To do:
All entries need to be written out again exactly, without their pictures.

Extracted information:
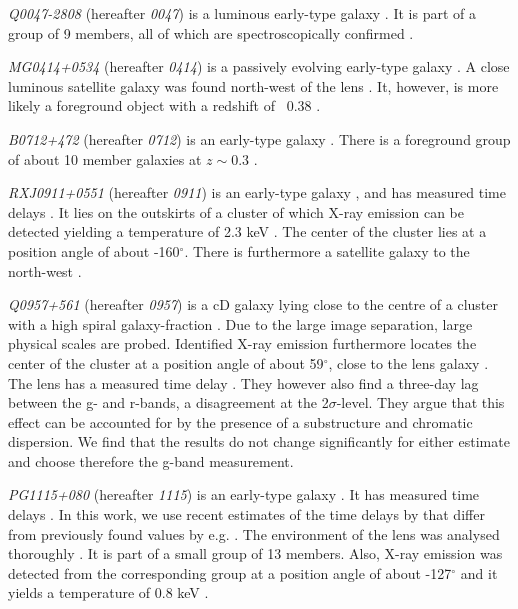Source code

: \documentclass[useAMS,usenatbib]{mn2e}
\begin{document}
\textit{Q0047-2808} (hereafter \textit{0047}) is a luminous early-type galaxy \citep{1996MNRAS.278..139W}. It is part of a group of 9 members, all of which are spectroscopically confirmed \citep{2011ApJ...726...84W}.

\textit{MG0414+0534} (hereafter \textit{0414}) is a passively evolving early-type galaxy \citep{1999AJ....117.2034T}. A close luminous satellite galaxy was found north-west of the lens \citep{1993AJ....105....1S}. It, however, is more likely a foreground object with a redshift of ~0.38 \citep{2011MNRAS.413L..86C}.

\textit{B0712+472} (hereafter \textit{0712}) is an early-type galaxy \citep{1998MNRAS.296..483J,1998AJ....115..377F}. There is a foreground group of about 10 member galaxies at $z\sim0.3$ \citep{2002AJ....123..627F}.

\textit{RXJ0911+0551} (hereafter \textit{0911}) is an early-type galaxy \citep{1997A&A...317L..13B,2012A&A...538A..99S}, and has measured time delays \citep{2002ApJ...572L..11H}. It lies on the outskirts of a cluster of which X-ray emission can be detected yielding a temperature of 2.3 keV \citep{2001ApJ...555....1M}. The center of the cluster lies at a position angle of about -160$^{\circ}$. There is furthermore a satellite galaxy to the north-west \citep{2000ApJ...544L..35K}.

\textit{Q0957+561} (hereafter \textit{0957}) is a cD galaxy lying close to the centre of a cluster with a high spiral galaxy-fraction \citep[e.g.][]{1992MNRAS.254P..27G,1994A&A...291..411A,1998ApJ...504..661C}. Due to the large image separation, large physical scales are probed. Identified X-ray emission furthermore locates the center of the cluster at a position angle of about 59$^{\circ}$, close to the lens galaxy \citep{2002ApJ...565...96C}. The lens has a measured time delay \citep[e.g.][]{2012A&A...540A.132S}. They however also find a three-day lag between the g- and r-bands, a disagreement at the 2$\sigma$-level. They argue that this effect can be accounted for by the presence of a substructure and chromatic dispersion. We find that the results do not change significantly for either estimate and choose therefore the g-band measurement.

\textit{PG1115+080} (hereafter \textit{1115}) is an early-type galaxy \citep{1980Natur.285..641W,2005ApJ...626...51Y}. It has measured time delays \citep[see e.g.][]{1997ApJ...475L..85S}. In this work, we use recent estimates of the time delays by \citet{2010MNRAS.406.2764T} that differ from previously found values by e.g. \citet{1997ApJ...489...21B}. The environment of the lens was analysed thoroughly \citep{2006ApJ...641..169M,2011ApJ...726...84W}. It is part of a small group of 13 members. Also, X-ray emission was detected from the corresponding group at a position angle of about -127$^{\circ}$ and it yields a temperature of 0.8 keV \citep{2004ApJ...610..686G}.
\end{document}

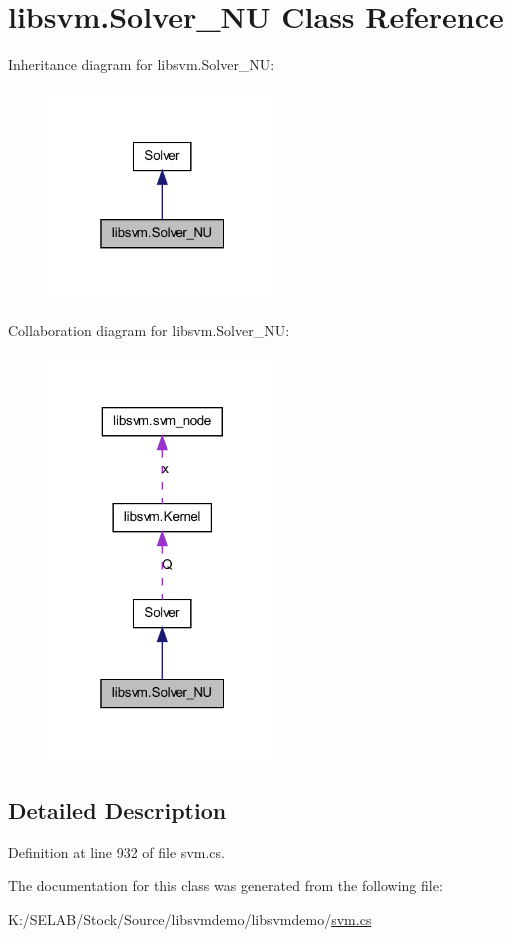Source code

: \hypertarget{classlibsvm_1_1_solver___n_u}{
\section{libsvm.Solver\_\-NU Class Reference}
\label{classlibsvm_1_1_solver___n_u}
}


Inheritance diagram for libsvm.Solver\_\-NU:
\nopagebreak
\begin{figure}[H]
\begin{center}
\leavevmode
\includegraphics[width=172pt]{classlibsvm_1_1_solver___n_u__inherit__graph}
\end{center}
\end{figure}


Collaboration diagram for libsvm.Solver\_\-NU:
\nopagebreak
\begin{figure}[H]
\begin{center}
\leavevmode
\includegraphics[width=172pt]{classlibsvm_1_1_solver___n_u__coll__graph}
\end{center}
\end{figure}


\subsection{Detailed Description}


Definition at line 932 of file svm.cs.



The documentation for this class was generated from the following file:\begin{DoxyCompactItemize}
\item 
K:/SELAB/Stock/Source/libsvmdemo/libsvmdemo/\hyperlink{svm_8cs}{svm.cs}\end{DoxyCompactItemize}
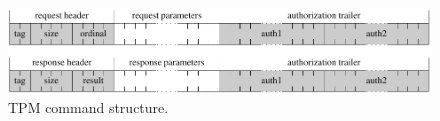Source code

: \documentclass[runningheads]{llncs}
\begin{document}
\begin{figure}[!h]
	\centering
	\includegraphics[width=.9\textwidth]{figures/tpm_command_structure}
	\caption{TPM command structure.}
	\label{fig:tpm_command}\vspace*{-5mm}
\end{figure}


%
\end{document}
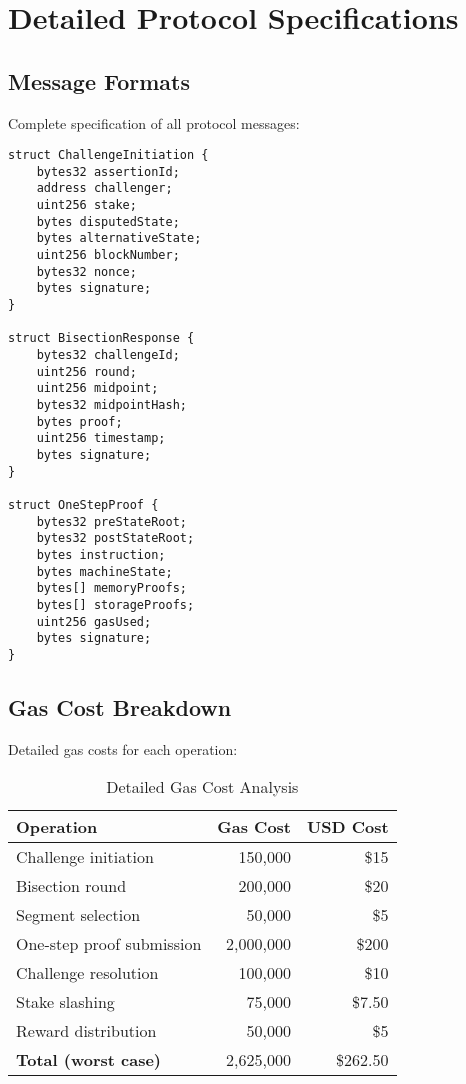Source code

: \documentclass[11pt,a4paper]{article}
\theoremstyle{definition}
\begin{document}
\appendix

\section{Detailed Protocol Specifications}

\subsection{Message Formats}

Complete specification of all protocol messages:

\begin{lstlisting}[language=Solidity, caption=Protocol Message Structures]
struct ChallengeInitiation {
    bytes32 assertionId;
    address challenger;
    uint256 stake;
    bytes disputedState;
    bytes alternativeState;
    uint256 blockNumber;
    bytes32 nonce;
    bytes signature;
}

struct BisectionResponse {
    bytes32 challengeId;
    uint256 round;
    uint256 midpoint;
    bytes32 midpointHash;
    bytes proof;
    uint256 timestamp;
    bytes signature;
}

struct OneStepProof {
    bytes32 preStateRoot;
    bytes32 postStateRoot;
    bytes instruction;
    bytes machineState;
    bytes[] memoryProofs;
    bytes[] storageProofs;
    uint256 gasUsed;
    bytes signature;
}
\end{lstlisting}

\subsection{Gas Cost Breakdown}

Detailed gas costs for each operation:

\begin{table}[h]
\centering
\caption{Detailed Gas Cost Analysis}
\begin{tabular}{lrr}
\toprule
\textbf{Operation} & \textbf{Gas Cost} & \textbf{USD Cost} \\
\midrule
Challenge initiation & 150,000 & \$15 \\
Bisection round & 200,000 & \$20 \\
Segment selection & 50,000 & \$5 \\
One-step proof submission & 2,000,000 & \$200 \\
Challenge resolution & 100,000 & \$10 \\
Stake slashing & 75,000 & \$7.50 \\
Reward distribution & 50,000 & \$5 \\
\midrule
\textbf{Total (worst case)} & 2,625,000 & \$262.50 \\
\bottomrule
\end{tabular}
\end{table}
\end{document}
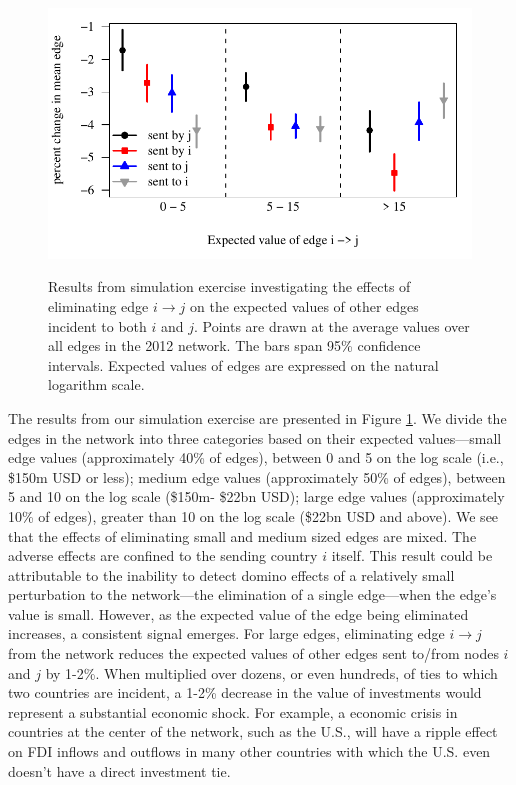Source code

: \documentclass[reqno,onecolumn,letterpaper,12pt]{article}
\begin{document}
\begin{figure}[!h]
\centering
\includegraphics[scale=.85]{./figures/contagion_simulation_results} \vspace{-.5cm}\\
\caption{\label{fig:contagion} Results from simulation exercise investigating the effects of eliminating edge $i \rightarrow j$ on the expected values of other edges incident to both $i$ and $j$. Points are drawn at the average values over all edges in the 2012 network. The bars span 95\% confidence intervals.  Expected values of edges are expressed on the natural logarithm scale.}
\end{figure}

The results from our simulation exercise are presented in Figure \ref{fig:contagion}. We divide the edges in the network into three categories based on their expected values---small edge values (approximately 40\% of edges), between 0 and 5 on the log scale (i.e., \$150m USD or less); medium edge values (approximately 50\% of edges), between 5 and 10 on the log scale (\$150m- \$22bn USD); large edge values (approximately 10\% of edges), greater than 10 on the log scale (\$22bn USD and above). We see that the effects of eliminating small and medium sized edges are mixed. The adverse effects are confined to the sending country $i$ itself. This result could be attributable to the inability to detect domino effects of a relatively small perturbation to the network---the elimination of a single edge---when the edge's value is small. However, as the expected value of the edge being eliminated increases, a consistent signal emerges. For large edges, eliminating edge $i \rightarrow j$ from the network reduces the expected values of other edges sent to/from nodes $i$ and $j$ by 1-2\%. When multiplied over dozens, or even hundreds, of ties to which two countries are incident, a 1-2\% decrease in the value of investments would represent a substantial economic shock. For example, a economic crisis in countries at the center of the network, such as the U.S., will have a ripple effect on FDI inflows and outflows in many other countries with which the U.S. even doesn't have a direct investment tie.
\end{document}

Task solution:
Source code

: \documentclass[useAMS,usenatbib]{mn2e}
\begin{document}
\textit{Q0047-2808} (hereafter \textit{0047}) is a luminous early-type galaxy \citep{1996MNRAS.278..139W}. It is part of a group of 9 members, all of which are spectroscopically confirmed \citep{2011ApJ...726...84W}.

\textit{MG0414+0534} (hereafter \textit{0414}) is a passively evolving early-type galaxy \citep{1999AJ....117.2034T}. A close luminous satellite galaxy was found north-west of the lens \citep{1993AJ....105....1S}. It, however, is more likely a foreground object with a redshift of ~0.38 \citep{2011MNRAS.413L..86C}.

\textit{B0712+472} (hereafter \textit{0712}) is an early-type galaxy \citep{1998MNRAS.296..483J,1998AJ....115..377F}. There is a foreground group of about 10 member galaxies at $z\sim0.3$ \citep{2002AJ....123..627F}.

\textit{RXJ0911+0551} (hereafter \textit{0911}) is an early-type galaxy \citep{1997A&A...317L..13B,2012A&A...538A..99S}, and has measured time delays \citep{2002ApJ...572L..11H}. It lies on the outskirts of a cluster of which X-ray emission can be detected yielding a temperature of 2.3 keV \citep{2001ApJ...555....1M}. The center of the cluster lies at a position angle of about -160$^{\circ}$. There is furthermore a satellite galaxy to the north-west \citep{2000ApJ...544L..35K}.

\textit{Q0957+561} (hereafter \textit{0957}) is a cD galaxy lying close to the centre of a cluster with a high spiral galaxy-fraction \citep[e.g.][]{1992MNRAS.254P..27G,1994A&A...291..411A,1998ApJ...504..661C}. Due to the large image separation, large physical scales are probed. Identified X-ray emission furthermore locates the center of the cluster at a position angle of about 59$^{\circ}$, close to the lens galaxy \citep{2002ApJ...565...96C}. The lens has a measured time delay \citep[e.g.][]{2012A&A...540A.132S}. They however also find a three-day lag between the g- and r-bands, a disagreement at the 2$\sigma$-level. They argue that this effect can be accounted for by the presence of a substructure and chromatic dispersion. We find that the results do not change significantly for either estimate and choose therefore the g-band measurement.

\textit{PG1115+080} (hereafter \textit{1115}) is an early-type galaxy \citep{1980Natur.285..641W,2005ApJ...626...51Y}. It has measured time delays \citep[see e.g.][]{1997ApJ...475L..85S}. In this work, we use recent estimates of the time delays by \citet{2010MNRAS.406.2764T} that differ from previously found values by e.g. \citet{1997ApJ...489...21B}. The environment of the lens was analysed thoroughly \citep{2006ApJ...641..169M,2011ApJ...726...84W}. It is part of a small group of 13 members. Also, X-ray emission was detected from the corresponding group at a position angle of about -127$^{\circ}$ and it yields a temperature of 0.8 keV \citep{2004ApJ...610..686G}.
\end{document}

Source code

: \hypertarget{classlibsvm_1_1_solver___n_u}{
\section{libsvm.Solver\_\-NU Class Reference}
\label{classlibsvm_1_1_solver___n_u}
}


Inheritance diagram for libsvm.Solver\_\-NU:
\nopagebreak
\begin{figure}[H]
\begin{center}
\leavevmode
\includegraphics[width=172pt]{classlibsvm_1_1_solver___n_u__inherit__graph}
\end{center}
\end{figure}


Collaboration diagram for libsvm.Solver\_\-NU:
\nopagebreak
\begin{figure}[H]
\begin{center}
\leavevmode
\includegraphics[width=172pt]{classlibsvm_1_1_solver___n_u__coll__graph}
\end{center}
\end{figure}


\subsection{Detailed Description}


Definition at line 932 of file svm.cs.



The documentation for this class was generated from the following file:\begin{DoxyCompactItemize}
\item 
K:/SELAB/Stock/Source/libsvmdemo/libsvmdemo/\hyperlink{svm_8cs}{svm.cs}\end{DoxyCompactItemize}
Source code

: \documentclass[runningheads]{llncs}
\begin{document}
\begin{figure}[!h]
	\centering
	\includegraphics[width=.9\textwidth]{figures/tpm_command_structure}
	\caption{TPM command structure.}
	\label{fig:tpm_command}\vspace*{-5mm}
\end{figure}


%
\end{document}
Source code

: \documentclass[11pt,a4paper]{article}
\theoremstyle{definition}
\begin{document}
\appendix

\section{Detailed Protocol Specifications}

\subsection{Message Formats}

Complete specification of all protocol messages:

\begin{lstlisting}[language=Solidity, caption=Protocol Message Structures]
struct ChallengeInitiation {
    bytes32 assertionId;
    address challenger;
    uint256 stake;
    bytes disputedState;
    bytes alternativeState;
    uint256 blockNumber;
    bytes32 nonce;
    bytes signature;
}

struct BisectionResponse {
    bytes32 challengeId;
    uint256 round;
    uint256 midpoint;
    bytes32 midpointHash;
    bytes proof;
    uint256 timestamp;
    bytes signature;
}

struct OneStepProof {
    bytes32 preStateRoot;
    bytes32 postStateRoot;
    bytes instruction;
    bytes machineState;
    bytes[] memoryProofs;
    bytes[] storageProofs;
    uint256 gasUsed;
    bytes signature;
}
\end{lstlisting}

\subsection{Gas Cost Breakdown}

Detailed gas costs for each operation:

\begin{table}[h]
\centering
\caption{Detailed Gas Cost Analysis}
\begin{tabular}{lrr}
\toprule
\textbf{Operation} & \textbf{Gas Cost} & \textbf{USD Cost} \\
\midrule
Challenge initiation & 150,000 & \$15 \\
Bisection round & 200,000 & \$20 \\
Segment selection & 50,000 & \$5 \\
One-step proof submission & 2,000,000 & \$200 \\
Challenge resolution & 100,000 & \$10 \\
Stake slashing & 75,000 & \$7.50 \\
Reward distribution & 50,000 & \$5 \\
\midrule
\textbf{Total (worst case)} & 2,625,000 & \$262.50 \\
\bottomrule
\end{tabular}
\end{table}
\end{document}
Source code

: \documentclass[reqno,onecolumn,letterpaper,12pt]{article}
\begin{document}
\begin{figure}[!h]
\centering
\includegraphics[scale=.85]{./figures/contagion_simulation_results} \vspace{-.5cm}\\
\caption{\label{fig:contagion} Results from simulation exercise investigating the effects of eliminating edge $i \rightarrow j$ on the expected values of other edges incident to both $i$ and $j$. Points are drawn at the average values over all edges in the 2012 network. The bars span 95\% confidence intervals.  Expected values of edges are expressed on the natural logarithm scale.}
\end{figure}

The results from our simulation exercise are presented in Figure \ref{fig:contagion}. We divide the edges in the network into three categories based on their expected values---small edge values (approximately 40\% of edges), between 0 and 5 on the log scale (i.e., \$150m USD or less); medium edge values (approximately 50\% of edges), between 5 and 10 on the log scale (\$150m- \$22bn USD); large edge values (approximately 10\% of edges), greater than 10 on the log scale (\$22bn USD and above). We see that the effects of eliminating small and medium sized edges are mixed. The adverse effects are confined to the sending country $i$ itself. This result could be attributable to the inability to detect domino effects of a relatively small perturbation to the network---the elimination of a single edge---when the edge's value is small. However, as the expected value of the edge being eliminated increases, a consistent signal emerges. For large edges, eliminating edge $i \rightarrow j$ from the network reduces the expected values of other edges sent to/from nodes $i$ and $j$ by 1-2\%. When multiplied over dozens, or even hundreds, of ties to which two countries are incident, a 1-2\% decrease in the value of investments would represent a substantial economic shock. For example, a economic crisis in countries at the center of the network, such as the U.S., will have a ripple effect on FDI inflows and outflows in many other countries with which the U.S. even doesn't have a direct investment tie.
\end{document}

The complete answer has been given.